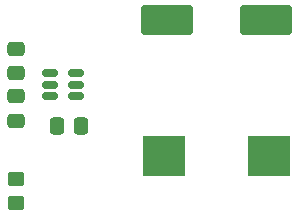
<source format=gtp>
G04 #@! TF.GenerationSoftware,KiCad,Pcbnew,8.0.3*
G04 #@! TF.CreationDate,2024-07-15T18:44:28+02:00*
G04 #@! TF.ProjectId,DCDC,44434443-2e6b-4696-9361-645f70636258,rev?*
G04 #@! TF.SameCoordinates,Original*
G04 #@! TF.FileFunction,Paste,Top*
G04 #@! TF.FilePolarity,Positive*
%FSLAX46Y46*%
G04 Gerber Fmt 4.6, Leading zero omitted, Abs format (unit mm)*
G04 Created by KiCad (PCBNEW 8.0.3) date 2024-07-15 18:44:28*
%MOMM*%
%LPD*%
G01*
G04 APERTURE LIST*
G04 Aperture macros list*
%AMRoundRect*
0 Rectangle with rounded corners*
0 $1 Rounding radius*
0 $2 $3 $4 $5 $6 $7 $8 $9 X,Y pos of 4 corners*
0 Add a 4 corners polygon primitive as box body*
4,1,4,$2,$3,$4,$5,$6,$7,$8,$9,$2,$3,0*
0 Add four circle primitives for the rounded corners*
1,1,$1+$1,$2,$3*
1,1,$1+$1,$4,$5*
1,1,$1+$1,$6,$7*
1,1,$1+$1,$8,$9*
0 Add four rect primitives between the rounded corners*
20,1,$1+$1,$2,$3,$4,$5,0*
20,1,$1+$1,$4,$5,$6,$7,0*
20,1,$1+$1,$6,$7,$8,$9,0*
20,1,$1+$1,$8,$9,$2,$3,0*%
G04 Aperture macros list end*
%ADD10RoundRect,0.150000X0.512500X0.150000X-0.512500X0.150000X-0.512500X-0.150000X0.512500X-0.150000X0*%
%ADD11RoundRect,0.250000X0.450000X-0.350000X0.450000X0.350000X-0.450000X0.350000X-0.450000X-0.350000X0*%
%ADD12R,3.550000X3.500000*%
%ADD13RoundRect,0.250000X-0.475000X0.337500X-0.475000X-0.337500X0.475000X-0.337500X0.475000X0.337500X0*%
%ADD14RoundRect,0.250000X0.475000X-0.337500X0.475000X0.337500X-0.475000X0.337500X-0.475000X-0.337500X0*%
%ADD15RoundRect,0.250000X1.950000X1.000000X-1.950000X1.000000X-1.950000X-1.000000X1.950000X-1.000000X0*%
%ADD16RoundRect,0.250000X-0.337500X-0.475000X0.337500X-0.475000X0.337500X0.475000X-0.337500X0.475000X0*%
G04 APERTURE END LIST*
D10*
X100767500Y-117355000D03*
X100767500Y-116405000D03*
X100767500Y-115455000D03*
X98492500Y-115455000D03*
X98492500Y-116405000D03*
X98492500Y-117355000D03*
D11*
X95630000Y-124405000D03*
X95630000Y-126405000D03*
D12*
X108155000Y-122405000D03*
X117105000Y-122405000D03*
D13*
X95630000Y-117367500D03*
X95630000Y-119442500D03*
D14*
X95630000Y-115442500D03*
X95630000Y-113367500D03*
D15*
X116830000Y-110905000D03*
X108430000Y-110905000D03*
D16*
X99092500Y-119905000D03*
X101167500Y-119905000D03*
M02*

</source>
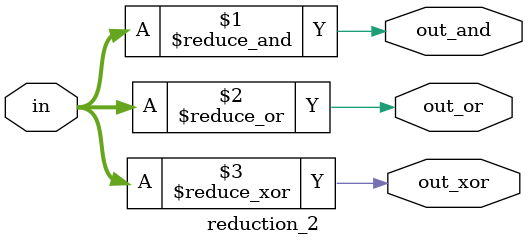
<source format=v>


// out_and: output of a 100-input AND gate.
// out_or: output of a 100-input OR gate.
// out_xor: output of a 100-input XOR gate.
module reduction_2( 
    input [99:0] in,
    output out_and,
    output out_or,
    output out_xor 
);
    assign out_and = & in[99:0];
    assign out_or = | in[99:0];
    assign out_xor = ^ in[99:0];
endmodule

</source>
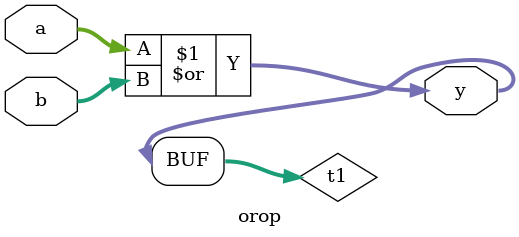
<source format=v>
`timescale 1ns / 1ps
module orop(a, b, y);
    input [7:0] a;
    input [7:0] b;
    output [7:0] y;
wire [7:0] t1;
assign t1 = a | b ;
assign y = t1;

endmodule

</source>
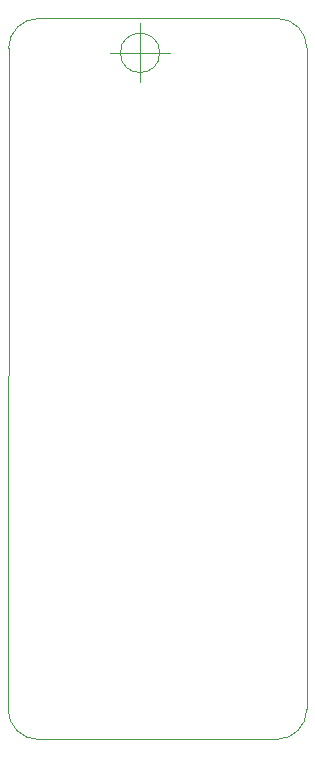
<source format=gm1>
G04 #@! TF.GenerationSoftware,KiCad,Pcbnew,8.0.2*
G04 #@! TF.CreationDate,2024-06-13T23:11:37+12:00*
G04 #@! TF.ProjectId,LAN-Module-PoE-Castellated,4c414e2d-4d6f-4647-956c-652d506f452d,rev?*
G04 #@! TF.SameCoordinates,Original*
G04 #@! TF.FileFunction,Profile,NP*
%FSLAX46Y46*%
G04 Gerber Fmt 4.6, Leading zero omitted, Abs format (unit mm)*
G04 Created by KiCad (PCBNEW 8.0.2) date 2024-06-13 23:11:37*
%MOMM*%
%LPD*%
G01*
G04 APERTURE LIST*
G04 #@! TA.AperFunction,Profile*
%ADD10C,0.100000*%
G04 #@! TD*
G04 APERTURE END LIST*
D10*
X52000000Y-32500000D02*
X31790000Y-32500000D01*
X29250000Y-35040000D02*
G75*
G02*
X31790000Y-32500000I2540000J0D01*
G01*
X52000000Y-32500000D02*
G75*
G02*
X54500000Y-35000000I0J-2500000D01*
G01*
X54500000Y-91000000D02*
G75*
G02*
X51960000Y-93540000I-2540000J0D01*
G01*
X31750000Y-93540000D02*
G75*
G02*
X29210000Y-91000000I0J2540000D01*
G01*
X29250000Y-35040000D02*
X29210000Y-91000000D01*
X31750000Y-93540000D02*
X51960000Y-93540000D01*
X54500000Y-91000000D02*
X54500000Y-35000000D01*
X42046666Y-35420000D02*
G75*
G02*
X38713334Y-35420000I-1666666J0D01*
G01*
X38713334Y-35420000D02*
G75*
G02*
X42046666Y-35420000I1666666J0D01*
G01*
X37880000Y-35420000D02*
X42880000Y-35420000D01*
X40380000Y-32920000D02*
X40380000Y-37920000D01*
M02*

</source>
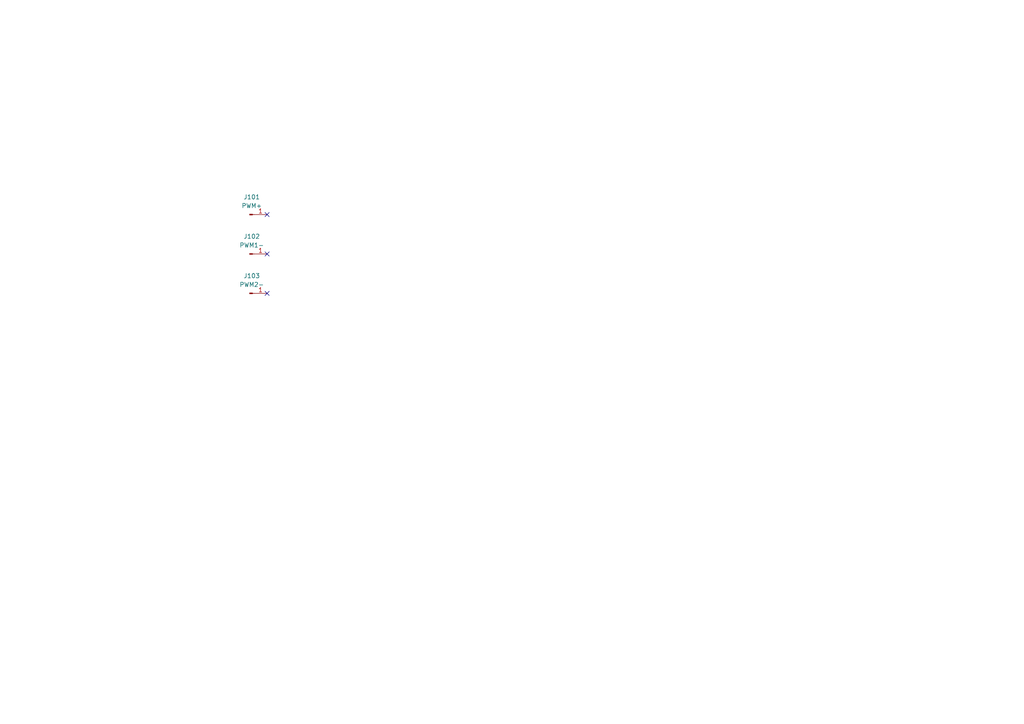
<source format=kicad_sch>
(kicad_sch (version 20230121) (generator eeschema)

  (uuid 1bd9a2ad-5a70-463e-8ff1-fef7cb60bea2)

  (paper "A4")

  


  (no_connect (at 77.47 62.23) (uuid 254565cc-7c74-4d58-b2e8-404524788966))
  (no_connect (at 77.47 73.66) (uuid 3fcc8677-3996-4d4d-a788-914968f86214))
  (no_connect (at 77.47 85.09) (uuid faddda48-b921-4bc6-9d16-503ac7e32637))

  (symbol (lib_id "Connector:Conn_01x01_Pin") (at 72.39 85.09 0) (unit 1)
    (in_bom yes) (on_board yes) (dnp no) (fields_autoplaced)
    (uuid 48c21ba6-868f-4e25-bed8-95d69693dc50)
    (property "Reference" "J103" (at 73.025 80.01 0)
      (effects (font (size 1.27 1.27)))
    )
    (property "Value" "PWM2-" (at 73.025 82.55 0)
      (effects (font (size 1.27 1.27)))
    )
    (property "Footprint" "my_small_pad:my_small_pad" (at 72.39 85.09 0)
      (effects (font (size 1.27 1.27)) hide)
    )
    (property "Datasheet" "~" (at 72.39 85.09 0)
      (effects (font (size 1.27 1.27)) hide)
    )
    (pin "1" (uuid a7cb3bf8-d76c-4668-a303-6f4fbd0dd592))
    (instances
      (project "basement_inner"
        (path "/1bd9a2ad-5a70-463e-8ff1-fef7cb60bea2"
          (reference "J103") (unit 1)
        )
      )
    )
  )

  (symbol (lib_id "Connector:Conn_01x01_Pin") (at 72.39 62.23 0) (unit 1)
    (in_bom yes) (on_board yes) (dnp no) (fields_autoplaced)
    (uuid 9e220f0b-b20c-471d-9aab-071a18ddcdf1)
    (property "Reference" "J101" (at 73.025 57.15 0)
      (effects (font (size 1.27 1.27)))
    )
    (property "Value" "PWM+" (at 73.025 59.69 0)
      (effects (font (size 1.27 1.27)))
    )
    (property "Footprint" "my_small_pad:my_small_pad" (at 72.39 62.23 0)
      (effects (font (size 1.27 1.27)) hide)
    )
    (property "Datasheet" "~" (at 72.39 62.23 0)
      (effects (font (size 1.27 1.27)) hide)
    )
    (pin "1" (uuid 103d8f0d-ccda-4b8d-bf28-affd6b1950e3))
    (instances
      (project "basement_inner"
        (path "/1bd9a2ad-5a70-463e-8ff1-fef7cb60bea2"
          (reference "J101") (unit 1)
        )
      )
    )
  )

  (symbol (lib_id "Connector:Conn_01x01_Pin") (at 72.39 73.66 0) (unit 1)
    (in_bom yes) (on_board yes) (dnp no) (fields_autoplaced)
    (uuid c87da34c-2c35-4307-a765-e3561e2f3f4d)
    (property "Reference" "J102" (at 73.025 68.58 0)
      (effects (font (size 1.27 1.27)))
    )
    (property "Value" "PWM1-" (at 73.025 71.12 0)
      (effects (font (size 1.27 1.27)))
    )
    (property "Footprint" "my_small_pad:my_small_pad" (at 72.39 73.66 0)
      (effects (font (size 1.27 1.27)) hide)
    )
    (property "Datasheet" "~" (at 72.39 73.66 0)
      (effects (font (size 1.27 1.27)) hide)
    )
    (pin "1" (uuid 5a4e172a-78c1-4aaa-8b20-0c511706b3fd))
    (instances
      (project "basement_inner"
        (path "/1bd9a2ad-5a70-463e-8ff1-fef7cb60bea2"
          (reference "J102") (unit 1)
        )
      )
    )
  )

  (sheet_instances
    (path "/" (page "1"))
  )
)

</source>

### Work to be completed
Print nothing but the lines above starting with the line that contains "X100767500Y-117355000D03*" and going on through the line that contains "100-input AND gate.". Leave out the pictures.

### Response
X100767500Y-117355000D03*
X100767500Y-116405000D03*
X100767500Y-115455000D03*
X98492500Y-115455000D03*
X98492500Y-116405000D03*
X98492500Y-117355000D03*
D11*
X95630000Y-124405000D03*
X95630000Y-126405000D03*
D12*
X108155000Y-122405000D03*
X117105000Y-122405000D03*
D13*
X95630000Y-117367500D03*
X95630000Y-119442500D03*
D14*
X95630000Y-115442500D03*
X95630000Y-113367500D03*
D15*
X116830000Y-110905000D03*
X108430000Y-110905000D03*
D16*
X99092500Y-119905000D03*
X101167500Y-119905000D03*
M02*

</source>
<source format=v>


// out_and: output of a 100-input AND gate.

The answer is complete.